What is needed
Copy out, word for word, the part of the entries from their very beginning through the line containing "List each element's", both ends included. Leave the pictures out of your answer.

Stored items from a collection
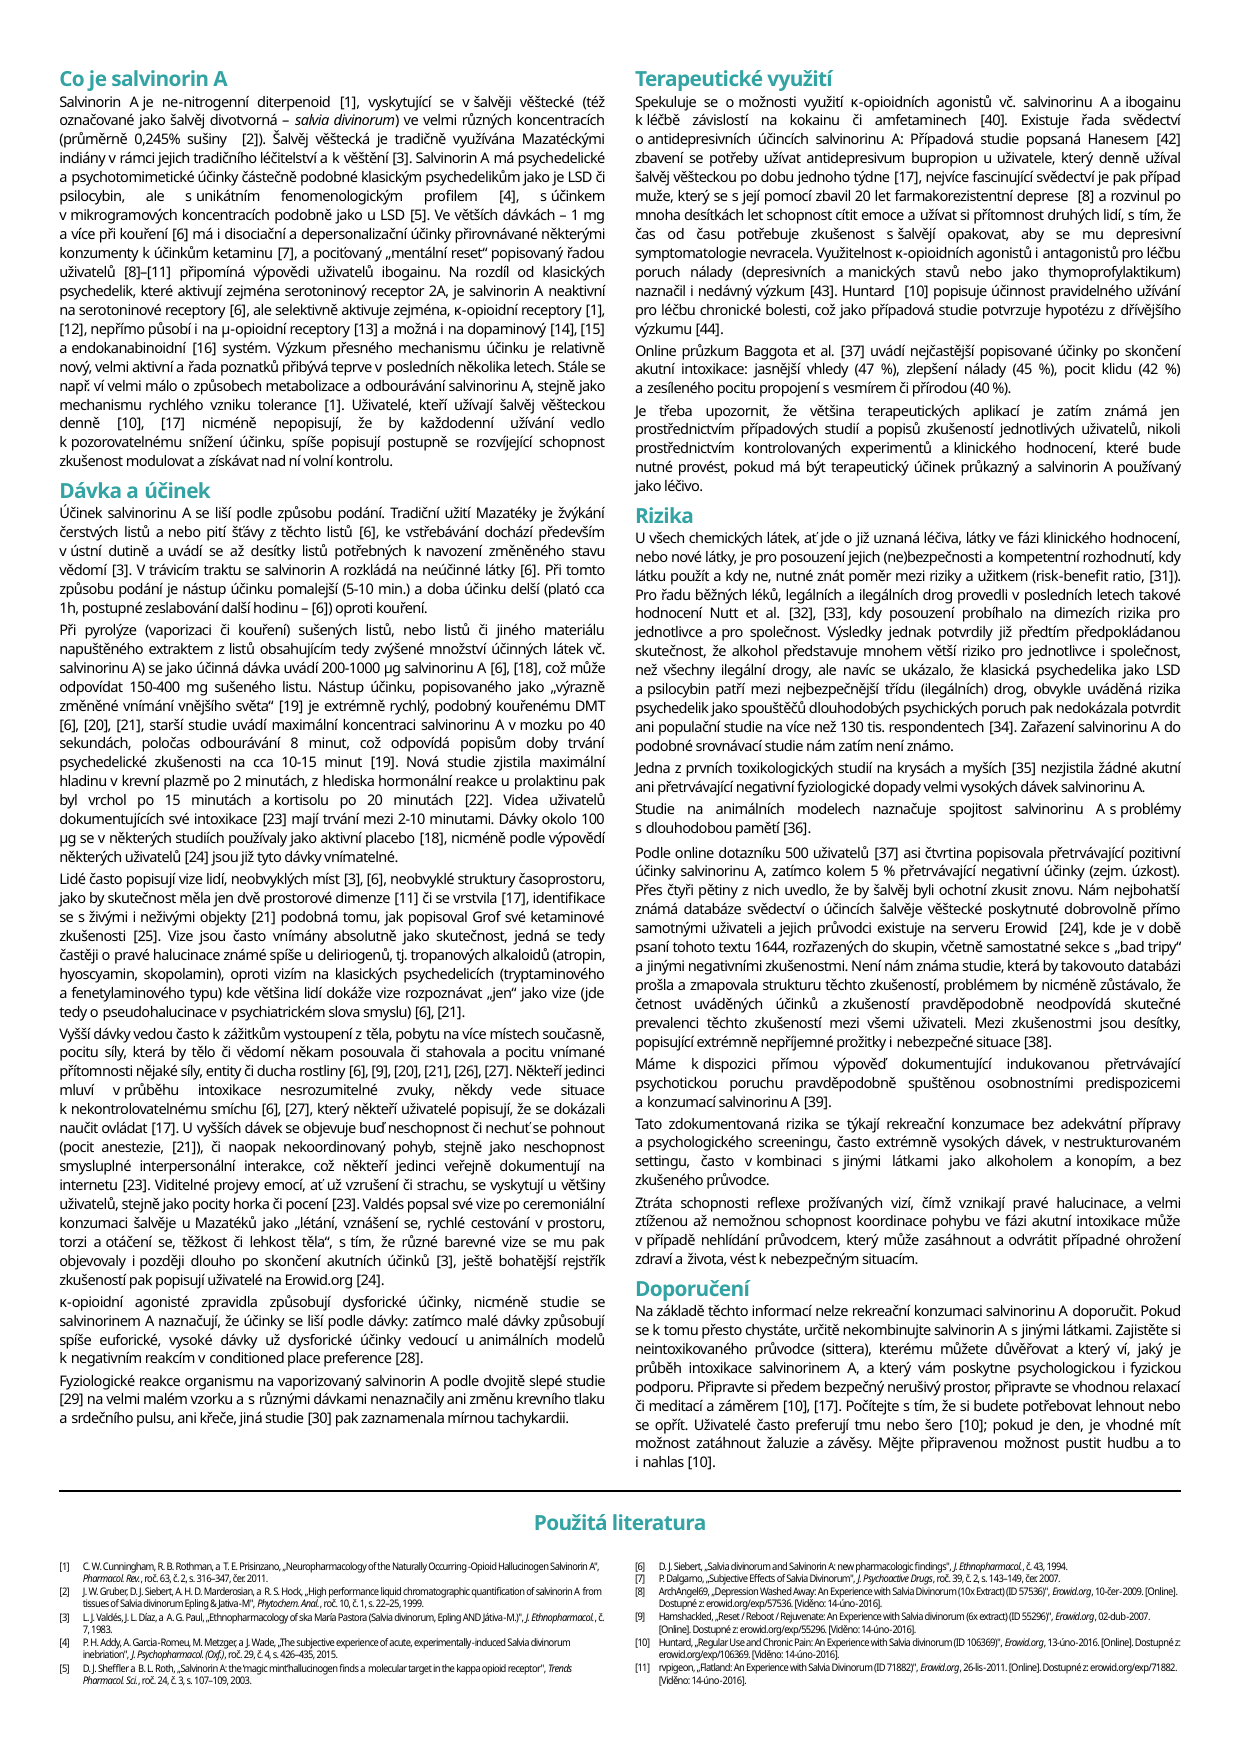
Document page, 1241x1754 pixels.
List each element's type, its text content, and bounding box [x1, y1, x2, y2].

text [6] D. J. Siebert, „Salvia divinorum and Salvinorin A: new pharmacologic findings", J. Ethnopharmacol., č. 43, 1994. [635, 1560, 1181, 1572]
text [5] D. J. Sheffler a B. L. Roth, „Salvinorin A: the ‘magic mint’hallucinogen finds a molecular target in the kappa opioid receptor", Trends Pharmacol. Sci., roč. 24, č. 3, s. 107–109, 2003. [59, 1662, 605, 1687]
subtitle Rizika [635, 502, 1181, 528]
text Při pyrolýze (vaporizaci či kouření) sušených listů, nebo listů či jiného materiálu napuštěného extraktem z listů obsahujícím tedy zvýšené množství účinných látek vč. salvinorinu A) se jako účinná dávka uvádí 200-1000 μg salvinorinu A [6], [18], což může odpovídat 150-400 mg sušeného listu. Nástup účinku, popisovaného jako „výrazně změněné vnímání vnějšího světa“ [19] je extrémně rychlý, podobný kouřenému DMT [6], [20], [21], starší studie uvádí maximální koncentraci salvinorinu A v mozku po 40 sekundách, poločas odbourávání 8 minut, což odpovídá popisům doby trvání psychedelické zkušenosti na cca 10-15 minut [19]. Nová studie zjistila maximální hladinu v krevní plazmě po 2 minutách, z hlediska hormonální reakce u prolaktinu pak byl vrchol po 15 minutách a kortisolu po 20 minutách [22]. Videa uživatelů dokumentujících své intoxikace [23] mají trvání mezi 2-10 minutami. Dávky okolo 100 μg se v některých studiích používaly jako aktivní placebo [18], nicméně podle výpovědí některých uživatelů [24] jsou již tyto dávky vnímatelné. [59, 621, 605, 867]
text [1] C. W. Cunningham, R. B. Rothman, a T. E. Prisinzano, „Neuropharmacology of the Naturally Occurring -Opioid Hallucinogen Salvinorin A", Pharmacol. Rev., roč. 63, č. 2, s. 316–347, čer. 2011. [59, 1560, 605, 1585]
subtitle Použitá literatura [59, 1492, 1181, 1554]
subtitle Terapeutické využití [635, 65, 1181, 92]
text Je třeba upozornit, že většina terapeutických aplikací je zatím známá jen prostřednictvím případových studií a popisů zkušeností jednotlivých uživatelů, nikoli prostřednictvím kontrolovaných experimentů a klinického hodnocení, které bude nutné provést, pokud má být terapeutický účinek průkazný a salvinorin A používaný jako léčivo. [635, 401, 1181, 496]
text Fyziologické reakce organismu na vaporizovaný salvinorin A podle dvojitě slepé studie [29] na velmi malém vzorku a s různými dávkami nenaznačily ani změnu krevního tlaku a srdečního pulsu, ani křeče, jiná studie [30] pak zaznamenala mírnou tachykardii. [59, 1371, 605, 1428]
text Online průzkum Baggota et al. [37] uvádí nejčastější popisované účinky po skončení akutní intoxikace: jasnější vhledy (47 %), zlepšení nálady (45 %), pocit klidu (42 %) a zesíleného pocitu propojení s vesmírem či přírodou (40 %). [635, 341, 1181, 398]
text Vyšší dávky vedou často k zážitkům vystoupení z těla, pobytu na více místech současně, pocitu síly, která by tělo či vědomí někam posouvala či stahovala a pocitu vnímané přítomnosti nějaké síly, entity či ducha rostliny [6], [9], [20], [21], [26], [27]. Někteří jedinci mluví v průběhu intoxikace nesrozumitelné zvuky, někdy vede situace k nekontrolovatelnému smíchu [6], [27], který někteří uživatelé popisují, že se dokázali naučit ovládat [17]. U vyšších dávek se objevuje buď neschopnost či nechuť se pohnout (pocit anestezie, [21]), či naopak nekoordinovaný pohyb, stejně jako neschopnost smysluplné interpersonální interakce, což někteří jedinci veřejně dokumentují na internetu [23]. Viditelné projevy emocí, ať už vzrušení či strachu, se vyskytují u většiny uživatelů, stejně jako pocity horka či pocení [23]. Valdés popsal své vize po ceremoniální konzumaci šalvěje u Mazatéků jako „létání, vznášení se, rychlé cestování v prostoru, torzi a otáčení se, těžkost či lehkost těla“, s tím, že různé barevné vize se mu pak objevovaly i později dlouho po skončení akutních účinků [3], ještě bohatější rejstřík zkušeností pak popisují uživatelé na Erowid.org [24]. [59, 1024, 605, 1289]
text Salvinorin A je ne­‑nitrogenní diterpenoid [1], vyskytující se v šalvěji věštecké (též označované jako šalvěj divotvorná – salvia divinorum) ve velmi různých koncentracích (průměrně 0,245% sušiny [2]). Šalvěj věštecká je tradičně využívána Mazatéckými indiány v rámci jejich tradičního léčitelství a k věštění [3]. Salvinorin A má psychedelické a psychotomimetické účinky částečně podobné klasickým psychedelikům jako je LSD či psilocybin, ale s unikátním fenomenologickým profilem [4], s účinkem v mikrogramových koncentracích podobně jako u LSD [5]. Ve větších dávkách – 1 mg a více při kouření [6] má i disociační a depersonalizační účinky přirovnávané některými konzumenty k účinkům ketaminu [7], a pociťovaný „mentální reset“ popisovaný řadou uživatelů [8]–[11] připomíná výpovědi uživatelů ibogainu. Na rozdíl od klasických psychedelik, které aktivují zejména serotoninový receptor 2A, je salvinorin A neaktivní na serotoninové receptory [6], ale selektivně aktivuje zejména, κ­‑opioidní receptory [1], [12], nepřímo působí i na μ­‑opioidní receptory [13] a možná i na dopaminový [14], [15] a endokanabinoidní [16] systém. Výzkum přesného mechanismu účinku je relativně nový, velmi aktivní a řada poznatků přibývá teprve v posledních několika letech. Stále se např. ví velmi málo o způsobech metabolizace a odbourávání salvinorinu A, stejně jako mechanismu rychlého vzniku tolerance [1]. Uživatelé, kteří užívají šalvěj věšteckou denně [10], [17] nicméně nepopisují, že by každodenní užívání vedlo k pozorovatelnému snížení účinku, spíše popisují postupně se rozvíjející schopnost zkušenost modulovat a získávat nad ní volní kontrolu. [59, 92, 605, 471]
text Podle online dotazníku 500 uživatelů [37] asi čtvrtina popisovala přetrvávající pozitivní účinky salvinorinu A, zatímco kolem 5 % přetrvávající negativní účinky (zejm. úzkost). Přes čtyři pětiny z nich uvedlo, že by šalvěj byli ochotní zkusit znovu. Nám nejbohatší známá databáze svědectví o účincích šalvěje věštecké poskytnuté dobrovolně přímo samotnými uživateli a jejich průvodci existuje na serveru Erowid [24], kde je v době psaní tohoto textu 1644, rozřazených do skupin, včetně samostatné sekce s „bad tripy“ a jinými negativními zkušenostmi. Není nám známa studie, která by takovouto databázi prošla a zmapovala strukturu těchto zkušeností, problémem by nicméně zůstávalo, že četnost uváděných účinků a zkušeností pravděpodobně neodpovídá skutečné prevalenci těchto zkušeností mezi všemi uživateli. Mezi zkušenostmi jsou desítky, popisující extrémně nepříjemné prožitky i nebezpečné situace [38]. [635, 843, 1181, 1052]
text [9] Hamshackled, „Reset / Reboot / Rejuvenate: An Experience with Salvia divinorum (6x extract) (ID 55296)", Erowid.org, 02-dub­‑2007. [Online]. Dostupné z: erowid.org/exp/55296. [Viděno: 14-úno­‑2016]. [635, 1611, 1181, 1636]
text κ­‑opioidní agonisté zpravidla způsobují dysforické účinky, nicméně studie se salvinorinem A naznačují, že účinky se liší podle dávky: zatímco malé dávky způsobují spíše euforické, vysoké dávky už dysforické účinky vedoucí u animálních modelů k negativním reakcím v conditioned place preference [28]. [59, 1292, 605, 1368]
text [2] J. W. Gruber, D. J. Siebert, A. H. D. Marderosian, a R. S. Hock, „High performance liquid chromatographic quantification of salvinorin A from tissues of Salvia divinorum Epling & Jativa­‑M", Phytochem. Anal., roč. 10, č. 1, s. 22–25, 1999. [59, 1585, 605, 1611]
text Spekuluje se o možnosti využití κ‑opioidních agonistů vč. salvinorinu A a ibogainu k léčbě závislostí na kokainu či amfetaminech [40]. Existuje řada svědectví o antidepresivních účincích salvinorinu A: Případová studie popsaná Hanesem [42] zbavení se potřeby užívat antidepresivum bupropion u uživatele, který denně užíval šalvěj věšteckou po dobu jednoho týdne [17], nejvíce fascinující svědectví je pak případ muže, který se s její pomocí zbavil 20 let farmakorezistentní deprese [8] a rozvinul po mnoha desítkách let schopnost cítit emoce a užívat si přítomnost druhých lidí, s tím, že čas od času potřebuje zkušenost s šalvějí opakovat, aby se mu depresivní symptomatologie nevracela. Využitelnost κ­‑opioidních agonistů i antagonistů pro léčbu poruch nálady (depresivních a manických stavů nebo jako thymoprofylaktikum) naznačil i nedávný výzkum [43]. Huntard [10] popisuje účinnost pravidelného užívání pro léčbu chronické bolesti, což jako případová studie potvrzuje hypotézu z dřívějšího výzkumu [44]. [635, 92, 1181, 338]
text [11] rvpigeon, „Flatland: An Experience with Salvia Divinorum (ID 71882)", Erowid.org, 26-lis­‑2011. [Online]. Dostupné z: erowid.org/exp/71882. [Viděno: 14-úno­‑2016]. [635, 1662, 1181, 1687]
subtitle Dávka a účinek [59, 477, 605, 504]
text [3] L. J. Valdés, J. L. Díaz, a A. G. Paul, „Ethnopharmacology of ska María Pastora (Salvia divinorum, Epling AND Játiva­‑M.)", J. Ethnopharmacol., č. 7, 1983. [59, 1611, 605, 1636]
text Ztráta schopnosti reflexe prožívaných vizí, čímž vznikají pravé halucinace, a velmi ztíženou až nemožnou schopnost koordinace pohybu ve fázi akutní intoxikace může v případě nehlídání průvodcem, který může zasáhnout a odvrátit případné ohrožení zdraví a života, vést k nebezpečným situacím. [635, 1193, 1181, 1269]
text Na základě těchto informací nelze rekreační konzumaci salvinorinu A doporučit. Pokud se k tomu přesto chystáte, určitě nekombinujte salvinorin A s jinými látkami. Zajistěte si neintoxikovaného průvodce (sittera), kterému můžete důvěřovat a který ví, jaký je průběh intoxikace salvinorinem A, a který vám poskytne psychologickou i fyzickou podporu. Připravte si předem bezpečný nerušivý prostor, připravte se vhodnou relaxací či meditací a záměrem [10], [17]. Počítejte s tím, že si budete potřebovat lehnout nebo se opřít. Uživatelé často preferují tmu nebo šero [10]; pokud je den, je vhodné mít možnost zatáhnout žaluzie a závěsy. Mějte připravenou možnost pustit hudbu a to i nahlas [10]. [635, 1302, 1181, 1472]
text Studie na animálních modelech naznačuje spojitost salvinorinu A s problémy s dlouhodobou pamětí [36]. [635, 799, 1181, 837]
text [7] P. Dalgarno, „Subjective Effects of Salvia Divinorum", J. Psychoactive Drugs, roč. 39, č. 2, s. 143–149, čer. 2007. [635, 1572, 1181, 1585]
text [10] Huntard, „Regular Use and Chronic Pain: An Experience with Salvia divinorum (ID 106369)", Erowid.org, 13-úno­‑2016. [Online]. Dostupné z: erowid.org/exp/106369. [Viděno: 14-úno­‑2016]. [635, 1636, 1181, 1662]
subtitle Doporučení [635, 1275, 1181, 1302]
text Lidé často popisují vize lidí, neobvyklých míst [3], [6], neobvyklé struktury časoprostoru, jako by skutečnost měla jen dvě prostorové dimenze [11] či se vrstvila [17], identifikace se s živými i neživými objekty [21] podobná tomu, jak popisoval Grof své ketaminové zkušenosti [25]. Vize jsou často vnímány absolutně jako skutečnost, jedná se tedy častěji o pravé halucinace známé spíše u deliriogenů, tj. tropanových alkaloidů (atropin, hyoscyamin, skopolamin), oproti vizím na klasických psychedelicích (tryptaminového a fenetylaminového typu) kde většina lidí dokáže vize rozpoznávat „jen“ jako vize (jde tedy o pseudohalucinace v psychiatrickém slova smyslu) [6], [21]. [59, 870, 605, 1021]
text U všech chemických látek, ať jde o již uznaná léčiva, látky ve fázi klinického hodnocení, nebo nové látky, je pro posouzení jejich (ne)bezpečnosti a kompetentní rozhodnutí, kdy látku použít a kdy ne, nutné znát poměr mezi riziky a užitkem (risk­‑benefit ratio, [31]). Pro řadu běžných léků, legálních a ilegálních drog provedli v posledních letech takové hodnocení Nutt et al. [32], [33], kdy posouzení probíhalo na dimezích rizika pro jednotlivce a pro společnost. Výsledky jednak potvrdily již předtím předpokládanou skutečnost, že alkohol představuje mnohem větší riziko pro jednotlivce i společnost, než všechny ilegální drogy, ale navíc se ukázalo, že klasická psychedelika jako LSD a psilocybin patří mezi nejbezpečnější třídu (ilegálních) drog, obvykle uváděná rizika psychedelik jako spouštěčů dlouhodobých psychických poruch pak nedokázala potvrdit ani populační studie na více než 130 tis. respondentech [34]. Zařazení salvinorinu A do podobné srovnávací studie nám zatím není známo. [635, 528, 1181, 756]
text Máme k dispozici přímou výpověď dokumentující indukovanou přetrvávající psychotickou poruchu pravděpodobně spuštěnou osobnostními predispozicemi a konzumací salvinorinu A [39]. [635, 1055, 1181, 1111]
text [8] ArchAngel69, „Depression Washed Away: An Experience with Salvia Divinorum (10x Extract) (ID 57536)", Erowid.org, 10-čer­‑2009. [Online]. Dostupné z: erowid.org/exp/57536. [Viděno: 14-úno­‑2016]. [635, 1585, 1181, 1611]
text Jedna z prvních toxikologických studií na krysách a myších [35] nezjistila žádné akutní ani přetrvávající negativní fyziologické dopady velmi vysokých dávek salvinorinu A. [635, 759, 1181, 797]
text Tato zdokumentovaná rizika se týkají rekreační konzumace bez adekvátní přípravy a psychologického screeningu, často extrémně vysokých dávek, v nestrukturovaném settingu, často v kombinaci s jinými látkami jako alkoholem a konopím, a bez zkušeného průvodce. [635, 1114, 1181, 1190]
subtitle Co je salvinorin A [59, 65, 605, 92]
text [4] P. H. Addy, A. Garcia­‑Romeu, M. Metzger, a J. Wade, „The subjective experience of acute, experimentally­‑induced Salvia divinorum inebriation", J. Psychopharmacol. (Oxf.), roč. 29, č. 4, s. 426–435, 2015. [59, 1636, 605, 1662]
text Účinek salvinorinu A se liší podle způsobu podání. Tradiční užití Mazatéky je žvýkání čerstvých listů a nebo pití šťávy z těchto listů [6], ke vstřebávání dochází především v ústní dutině a uvádí se až desítky listů potřebných k navození změněného stavu vědomí [3]. V trávicím traktu se salvinorin A rozkládá na neúčinné látky [6]. Při tomto způsobu podání je nástup účinku pomalejší (5-10 min.) a doba účinku delší (plató cca 1h, postupné zeslabování další hodinu – [6]) oproti kouření. [59, 504, 605, 618]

Output below
Document page, 1241x1754 pixels.
List each element's type, its text content, and bounding box [x1, y1, x2, y2].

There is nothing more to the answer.